As Fletchers and Petries joined the toast, Gotobed looked delighted, his wife relieved. Daisy thought “blooming” was an unfortunate choice of adjective. She was not sure whether the American realized its significance in English slang, but as neither of the principals took it amiss, all was well.
Arbuckle seemed to have resigned himself to his friend's
faux
pas,
a changed attitude which was bound to make the voyage much pleasanter.
 
The
Talavera's
comparatively small complement of passengers meant that first, tourist, and third classes all shared the same public facilities.
“Real democratic,” Arbuckle observed to Daisy as they entered the extravagantly named Grand Salon, “but you won't mind that. They clear away the tables after dinner for concerts and dancing and such. I fixed with the Purser to seat us at the doctor's table. He's an interesting guy.”
“The doctor!” pouted Mrs. Gotobed. “We paid for a suite; don't we get to sit with the Captain?”
“We were invited to the Captain's table eastbound,” Gloria told her. “He hardly said a word. Gee, most evenings he
didn't even turn up to dinner. The crossing was kind of rough, and he had to be on the bridge.”
“Cripes, I'm glad we've got fine weather. I dunno if I'm a good sailor or not and I don't want to find out!”
No one pointed out to her that they were still in the Irish Sea, with three thousand miles of Atlantic to cross.

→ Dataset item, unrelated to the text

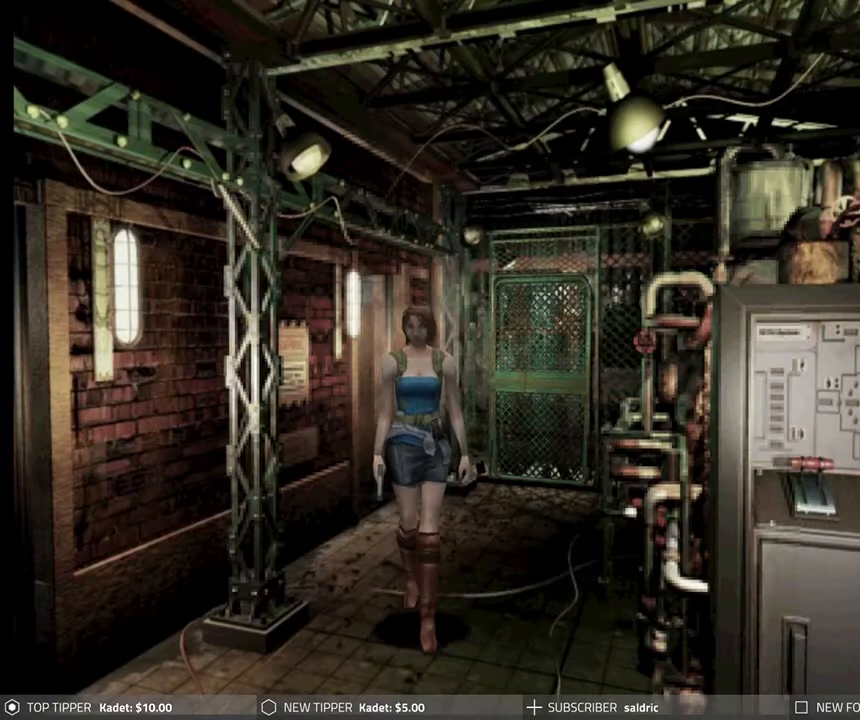
{"buttons": ["DPAD_DOWN", "DPAD_LEFT"], "left_stick": "center", "events": [[417, "DPAD_LEFT", "down"]]}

“Where ignorance is bliss … ,” Daisy whispered to Alec.
“I wouldn't mind being ignorant. I'm in the same boat. I don't know if I'm a good sailor and I'd rather not have to find out.”
“I was all right on a roughish Channel crossing when I was a child,” Daisy said doubtfully.

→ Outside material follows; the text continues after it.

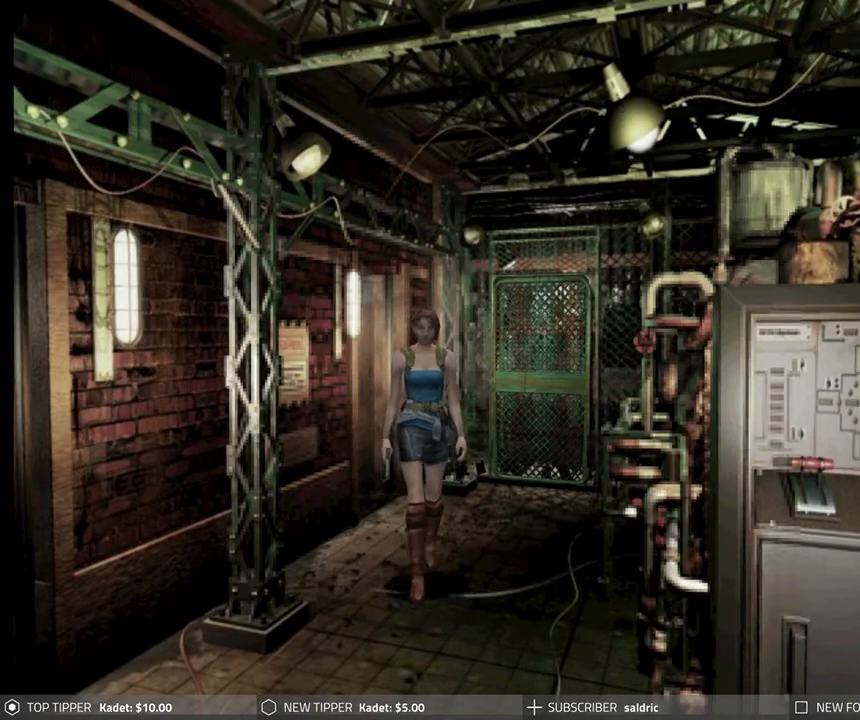
{"buttons": ["DPAD_DOWN"], "left_stick": "center", "events": [[67, "DPAD_LEFT", "up"]]}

“Don't anticipate trouble, darling. And don't listen to the story the blooming bride is presently recounting.”
Mrs. Gotobed had embarked on an all too vivid description of the revolting symptoms suffered by a dear friend on a ferry from Ireland. Daisy, normally the least high-nosed scion of the nobility, decided there was common and then there was common, and Mrs. Gotobed was really too, too frightfully vulgar.
Gotobed's gentle hints failed of their purpose. Fortunately, the Chief Steward came over to take them to their table.

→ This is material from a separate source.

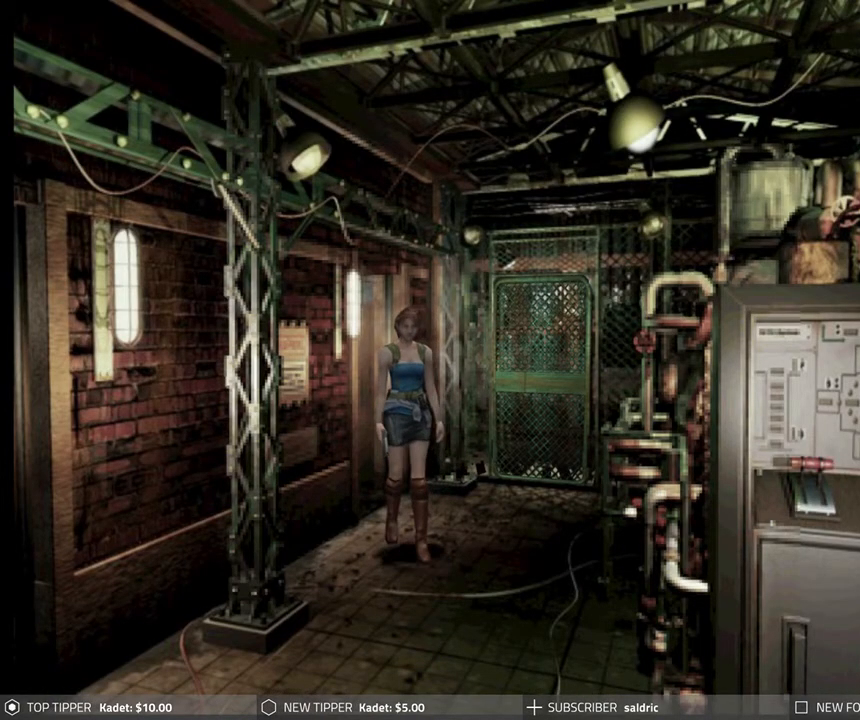
{"buttons": ["DPAD_DOWN"], "left_stick": "center", "events": []}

Dr. Amboyne was already there, standing behind his chair as he waited to see what the Purser had thrown to his lot. His weatherbeaten face broke into a smile as he saw Arbuckle approaching. They shook hands.
“You remember my girl, Gloria?” Arbuckle introduced the rest of his party.
In turn, Dr. Amboyne presented them to the passenger already seated on his right. Miss Oliphant was a lady of middle years, somewhere between forty-five and sixty—her round, pink, chinless face was smooth, though her hair, worn in a coronet of braids, was pure silver.
Her brown eyes bright as a sparrow's, she said cheerfully, in the precise accents of a schoolmistress, “Oh dear, you are all travelling together? I am quite the interloper!”
“Not at all, not at all,” Gotobed assured her. “It's for us to do our best not to overwhelm you.”
“I am not easily overwhelmed,” she retorted.
He laughed as he pulled out the chair opposite her for his wife. “Good for you, Miss Oliphant.”
Daisy noticed that his Yorkshire vowels, having reappeared in the intimate setting of his own suite, had once more vanished. Intrigued, she wondered whether the phenomenon was due to a conscious decision or if he had merely, among friends, relaxed his vigilance over his speech. Arbuckle described him as a canny old bird—a smart cookie—in all but his relations with women, so probably he knew exactly what he was doing.